At Canva, senior engineers now spend most of their time reviewing AI-generated code rather than writing it, according to Chief Technology Officer Brendan Humphreys. In an interview with Business Insider, Humphreys revealed that engineering teams draft detailed instructions for AI agents to execute coding tasks overnight. “Often, those results are really impressive,” he said. The company’s most senior engineers now describe their jobs as “largely review”—checking output and steering agents.
Humphreys emphasized that defining problems and translating vague, confusing, or conflicting requirements into production-ready specifications remains the hardest part of engineering. Effective use of AI requires “precision of articulation” in requirements and “mastery of the domain” to verify correctness. Without deep expertise, complexity can spiral out of control across Canva’s roughly 70 million lines of code. “These tools can have you in a jungle before you know it,” he warned.
This shift extends beyond Canva. Spotify CEO Gustav Söderström said the company’s most senior developers have not written a single line of code since December, instead supervising an internal AI system. A January Anthropic report found AI appears in roughly 60% of developers’ work, but engineers can fully delegate only 0–20% of tasks. Sonar’s 2026 State of Code survey found 96% of developers do not fully trust AI-generated code is functionally correct, yet only 48% always verify it before committing.

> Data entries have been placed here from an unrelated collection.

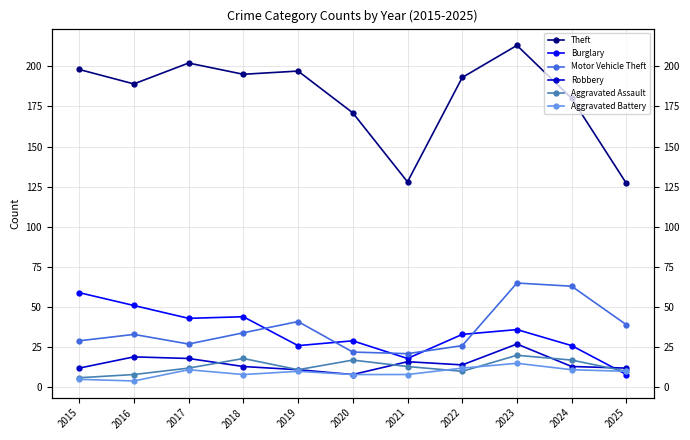

Where does the Aggravated Battery series first go above 10?

2017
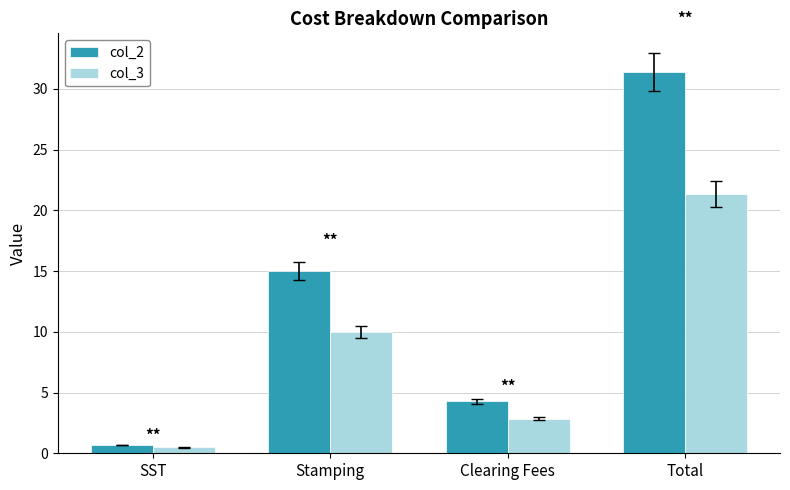

At which label is col_2 closest to 16?

Stamping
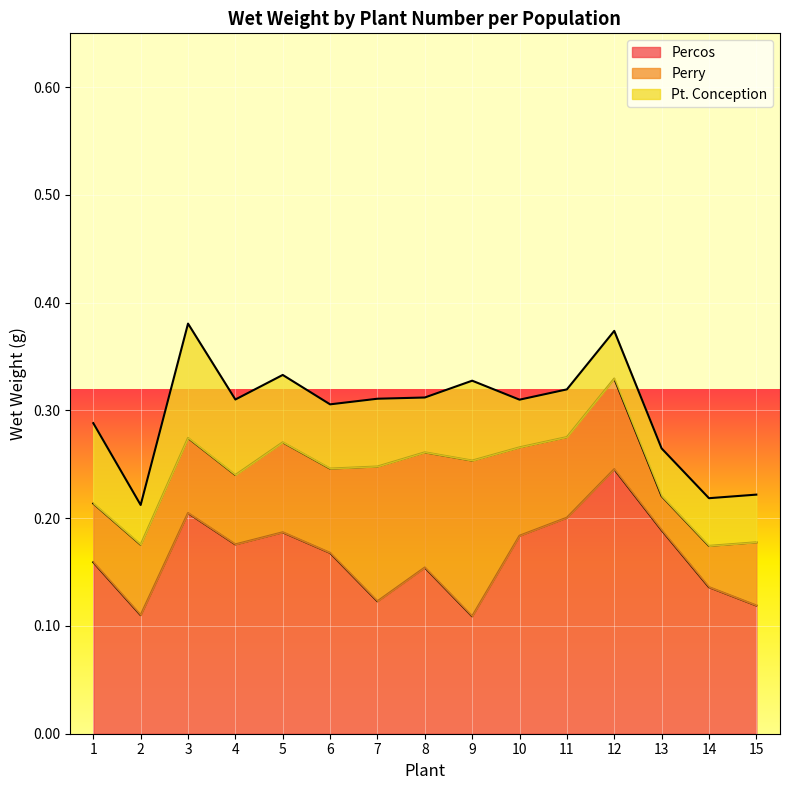

Does the chart display data point markers on the line(s)?

No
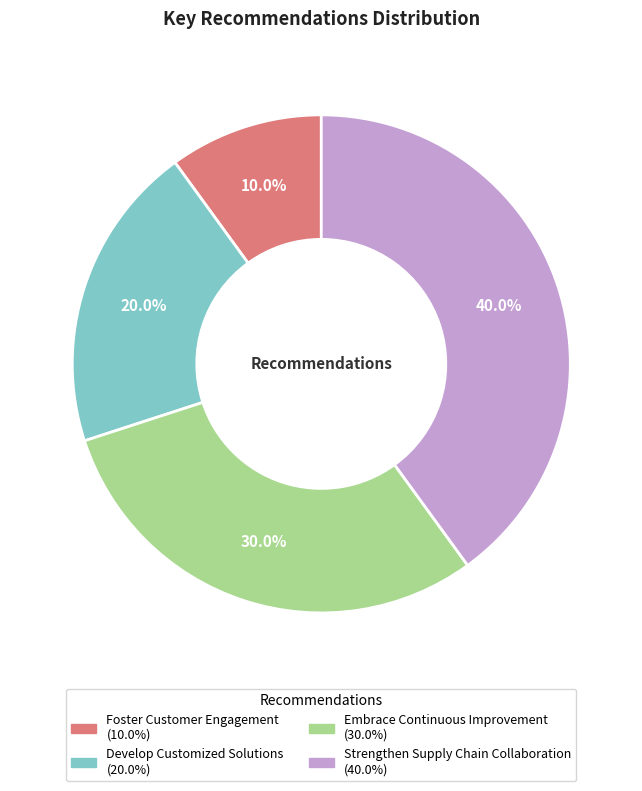

Between Develop Customized Solutions and Embrace Continuous Improvement, which is larger?

Embrace Continuous Improvement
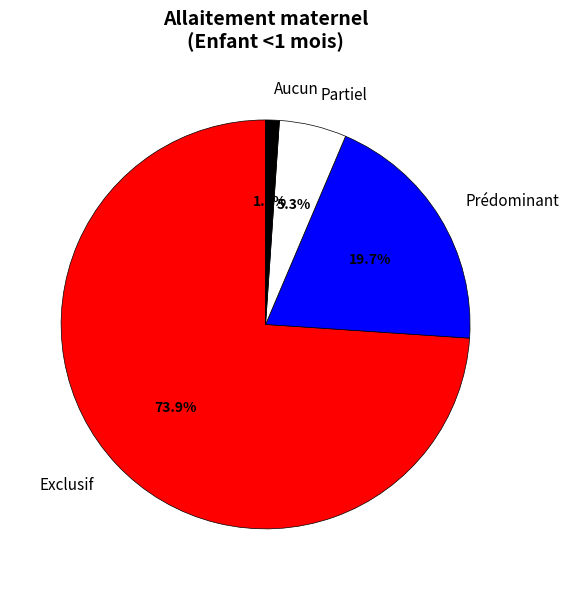

How much of the chart is everything except Exclusif?

26.1%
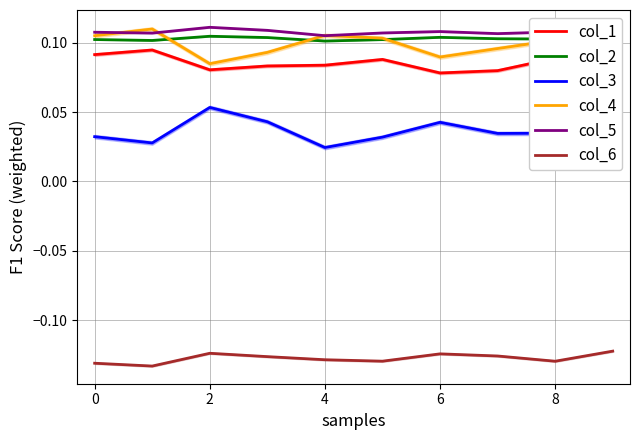

True or false: col_1 and col_4 cross at least once.

False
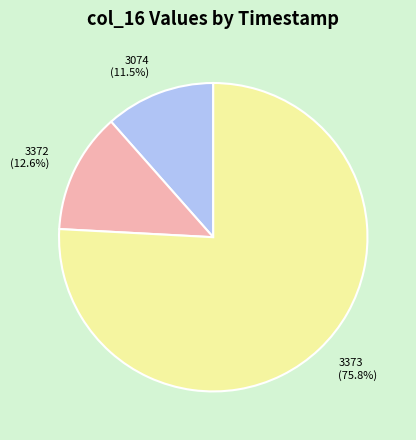

Which category has the smallest portion of the pie?

3074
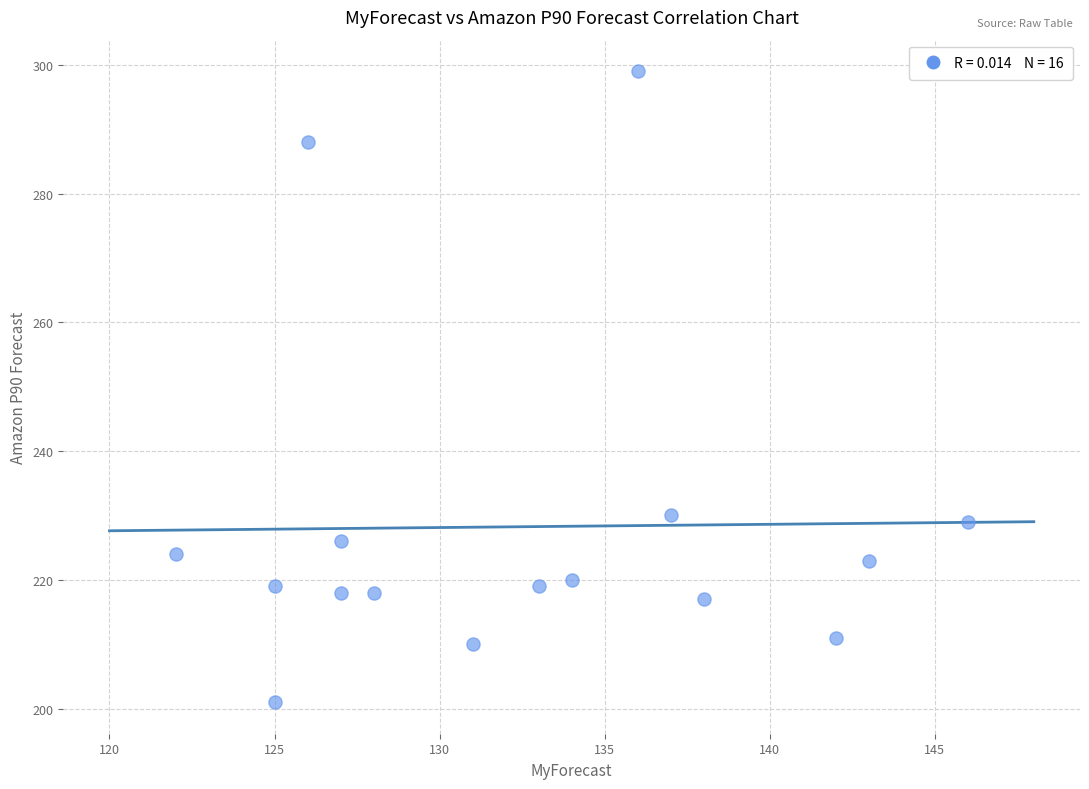

What is the range of X values (max minus min)?

24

AWS CTO Werner Vogels termed the resulting problem “verification debt”—developers spending significant additional time reviewing AI output rather than creating it. Research indicates AI-generated code shows higher cyclomatic complexity and can introduce duplicated logic and inconsistent patterns, creating technical debt visible only at scale. Senior engineers are becoming increasingly valuable for spotting architectural problems and maintaining system integrity, not for coding speed. Sonar CEO Tariq Shaukat stated the burden of work has shifted from creation to verification and debugging.